En 2014, el gobierno local, encabezado por Miguel Ángel Mancera, empezó a impulsar la campaña por el cambio
190 años cumplió en 2014 la capital mexicana como Distrito Federal. Justo entonces, el gobierno local, encabezado por Miguel Ángel Mancera, empezó a impulsar una campaña en carteles, logotipos y transportes públicos para cambiar las emblemáticas siglas DF por CDMX. El nombre es lo de menos: detrás de esta estrategia de imagen se halla una reforma constitucional largamente anhelada, congelada por la Cámara de Diputados el jueves después de que el Senado sí la aprobara dos días antes: que la Ciudad de México tenga plena autonomía, como cualquiera de los otros 31 estados del país.

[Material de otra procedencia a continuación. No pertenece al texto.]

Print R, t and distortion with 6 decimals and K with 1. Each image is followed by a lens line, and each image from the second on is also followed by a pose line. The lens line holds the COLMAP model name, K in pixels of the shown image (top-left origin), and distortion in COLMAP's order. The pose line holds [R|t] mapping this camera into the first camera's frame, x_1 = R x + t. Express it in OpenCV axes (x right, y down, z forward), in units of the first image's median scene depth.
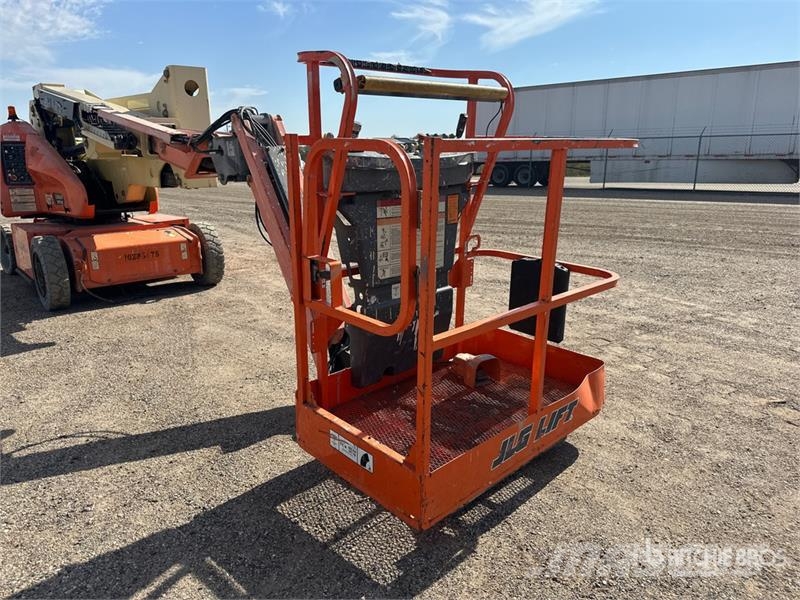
lens RADIAL K [[552.5, 0, 400.0], [0, 552.5, 300.0], [0, 0, 1]] dist [0.004584, -0.002338]
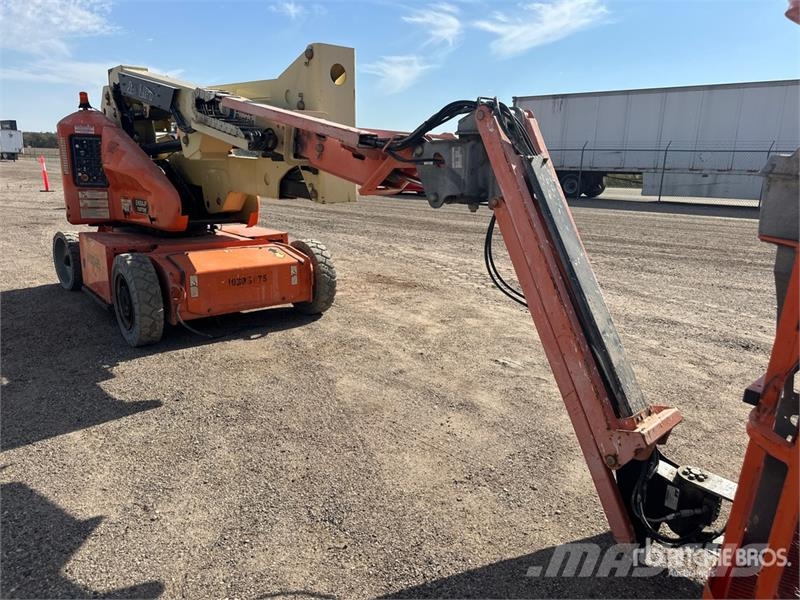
lens RADIAL K [[539.3, 0, 400.0], [0, 539.3, 300.0], [0, 0, 1]] dist [0.091323, -0.135221]
pose [[0.999410, 0.034052, -0.004437, -0.228388], [-0.034060, 0.999418, -0.001681, -0.055411], [0.004377, 0.001831, 0.999989, 0.192641]]
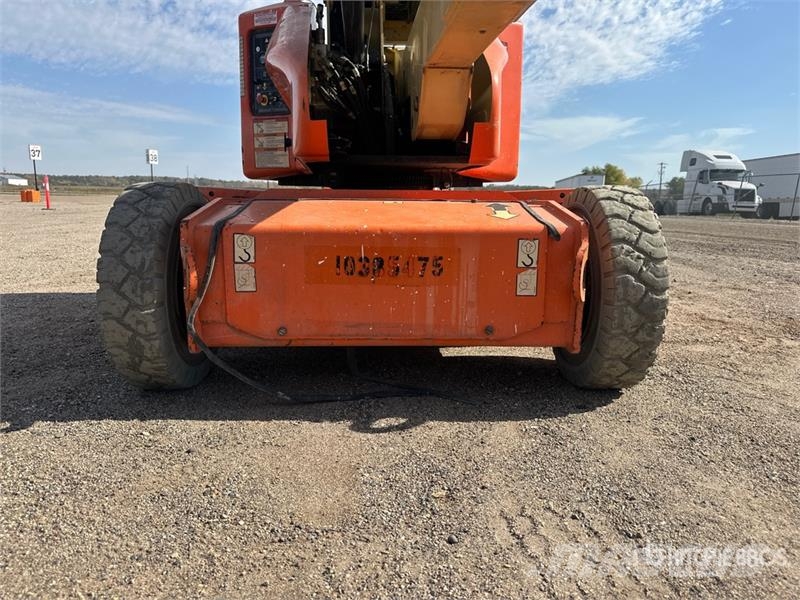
lens RADIAL K [[547.3, 0, 411.1], [0, 547.3, 312.2], [0, 0, 1]] dist [0.001653, 0.000435]
pose [[0.767805, 0.142323, -0.624675, -0.258974], [-0.174818, 0.984555, 0.009442, -0.058268], [0.616371, 0.101955, 0.780827, 0.749330]]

La reforma prevé que, como entidad federativa, la Ciudad de México deje de llamarse Distrito Federal, que tenga su propia constitución y maneje su propio presupuesto.

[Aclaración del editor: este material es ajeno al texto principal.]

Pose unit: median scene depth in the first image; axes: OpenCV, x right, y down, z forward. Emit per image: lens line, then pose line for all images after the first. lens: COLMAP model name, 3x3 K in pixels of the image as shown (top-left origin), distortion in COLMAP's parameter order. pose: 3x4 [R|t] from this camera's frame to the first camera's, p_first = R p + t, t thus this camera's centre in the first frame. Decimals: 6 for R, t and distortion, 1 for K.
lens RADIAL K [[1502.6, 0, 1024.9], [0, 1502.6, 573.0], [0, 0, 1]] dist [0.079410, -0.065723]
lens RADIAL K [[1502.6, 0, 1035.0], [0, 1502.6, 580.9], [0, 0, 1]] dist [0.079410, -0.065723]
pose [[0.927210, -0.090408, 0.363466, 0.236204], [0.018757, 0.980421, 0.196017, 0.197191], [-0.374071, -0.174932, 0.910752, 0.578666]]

Además, establece que las delegaciones en que se divide la capital dejen de estar gobernadas por un solo partido, el que gana las elecciones, para conformarse a modo de ayuntamiento, donde se reflejaría la pluralidad de los votantes. «Distrito Federal» no deja de ser una anomalía histórica, si se tiene en cuenta que "México" se conoce como tal desde tiempos prehispánicos. Fue después de la Revolución que el presidente Álvaro Obregón convirtió la capital en una dependencia más del ejecutivo, nombrando a dedo al regente, como recuerda Mario Delgado, senador por Morena (Movimiento Regeneración Nacional, el ala izquierdista escindida del Partido de la Revolución Democrática, PRD), uno de los impulsores de esta reforma. La dependencia del poder federal fue deshaciéndose en la práctica a partir de 1986, cuando se estableció la Asamblea de Representantes y, sobre todo, de 1997, cuando por primera vez salió elegido de las urnas un alcalde. Alejandro Madrazo, profesor de Derecho del CIDE y asesor de la Asamblea Legislativa del DF, destaca cómo desde entonces, la capital, bastión de la oposición al gobierno federal –de su alcaldía han salido todos los candidatos del PRD a la presidencia–, «se ha destacado por estar a la vanguardia y abrir brechas en muchos temas [como el control de tabaco en lugares públicos, la despenalización del aborto las primeras 12 semanas del embarazo o el matrimonio entre homosexuales], que a su vez han movido la agenda nacional» y reclama para sus ocho millones de habitantes los mismos derechos que los del resto de la república. Por lo pronto, que la Cámara de Diputados haya decidido aplazar el debate sobre esta reforma hasta después de las elecciones del 7 de junio supone un jarro de agua fría. La Ciudad de México ya se veía en papel tan libre como se ve en el espejo.